男たちの介護――(5) 認知症の母との二人暮らし 心折れそうになりながら 

同じ悩み抱える人に寄り添い

玄関の郵便受けに、一枚のチラシが入っていた。「介護で悩んでいませんか?」。そう書かれていた。毎月第4木曜日、地域の福祉センターに男性介護者が集うサロンの紹介だった。

母・智代さんの介護に限界を感じていた。藤堂靖之さん(69)は集いに参加することにした。介護経験者など15人が顔を合わせ、それぞれの体験について語り合っていた。「介護をするようになったからといって急に退職できない」「衣服が室内のどこにあるか分からない」「女性用下着の購入や排せつの世話が苦痛です」……。

介護のつらさを経験している人たちと話していると、胸のつかえが取れたように感じた。苦しい心のうちを話しながら大泣きしていた人が、すっきりとした笑顔で帰っていくのも印象的だった。

その場には“共感”があった。介護の重圧に押しつぶされそうになっていた藤堂さんにとって驚きの光景だった。24時間ずっと介護し、一人で頑張り続けるのは無理がある――冷静に振り返ることができた。
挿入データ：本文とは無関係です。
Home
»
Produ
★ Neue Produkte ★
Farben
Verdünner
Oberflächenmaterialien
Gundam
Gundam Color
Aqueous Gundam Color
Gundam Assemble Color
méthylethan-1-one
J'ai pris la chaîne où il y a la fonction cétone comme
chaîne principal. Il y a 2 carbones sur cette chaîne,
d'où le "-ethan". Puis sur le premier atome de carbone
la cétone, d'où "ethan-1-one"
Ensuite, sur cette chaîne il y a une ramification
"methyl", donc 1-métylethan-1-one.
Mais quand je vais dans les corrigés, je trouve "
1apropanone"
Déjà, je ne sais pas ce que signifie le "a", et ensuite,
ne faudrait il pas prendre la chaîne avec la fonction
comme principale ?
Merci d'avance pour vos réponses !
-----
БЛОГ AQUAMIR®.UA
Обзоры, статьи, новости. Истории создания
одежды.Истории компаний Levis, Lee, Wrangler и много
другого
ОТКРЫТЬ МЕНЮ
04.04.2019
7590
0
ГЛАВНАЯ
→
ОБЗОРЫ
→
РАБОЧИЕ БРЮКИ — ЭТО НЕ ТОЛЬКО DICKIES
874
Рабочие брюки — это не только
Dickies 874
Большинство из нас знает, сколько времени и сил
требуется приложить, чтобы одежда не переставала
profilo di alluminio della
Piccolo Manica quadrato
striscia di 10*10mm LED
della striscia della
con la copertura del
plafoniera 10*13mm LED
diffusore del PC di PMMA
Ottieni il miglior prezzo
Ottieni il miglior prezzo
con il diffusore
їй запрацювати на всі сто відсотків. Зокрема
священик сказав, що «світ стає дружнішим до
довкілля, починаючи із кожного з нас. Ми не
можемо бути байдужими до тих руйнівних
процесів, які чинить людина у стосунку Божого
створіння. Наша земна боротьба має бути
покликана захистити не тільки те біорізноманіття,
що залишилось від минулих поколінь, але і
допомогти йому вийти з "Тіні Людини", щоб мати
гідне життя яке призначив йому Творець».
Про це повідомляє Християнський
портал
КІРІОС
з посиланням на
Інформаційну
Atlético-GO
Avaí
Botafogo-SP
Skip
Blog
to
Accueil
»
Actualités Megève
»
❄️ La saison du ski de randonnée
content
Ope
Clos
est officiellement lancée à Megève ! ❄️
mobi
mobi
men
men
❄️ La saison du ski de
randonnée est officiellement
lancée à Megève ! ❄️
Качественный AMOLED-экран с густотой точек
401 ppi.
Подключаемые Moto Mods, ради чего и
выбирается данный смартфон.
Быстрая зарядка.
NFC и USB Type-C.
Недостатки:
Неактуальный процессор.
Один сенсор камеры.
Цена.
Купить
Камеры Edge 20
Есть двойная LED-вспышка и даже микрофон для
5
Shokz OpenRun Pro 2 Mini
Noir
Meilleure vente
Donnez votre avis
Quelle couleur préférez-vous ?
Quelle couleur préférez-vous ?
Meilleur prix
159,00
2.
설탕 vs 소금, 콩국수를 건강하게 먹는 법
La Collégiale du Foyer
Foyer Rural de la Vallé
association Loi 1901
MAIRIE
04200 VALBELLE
共感してくれる仲間がいる。これも重要だ。つらくなったらここに来て思いの丈を話せばいい。そう思えたら心が軽くなった。

〈立て直しが必要だな〉。藤堂さんは痛感した。今まで行ってきた母への介護を見直し始めた。藤堂さんは介護サービスプランも、ケアマネジャーを通じて策定し、デイサービスを週に3、4回利用するようになった。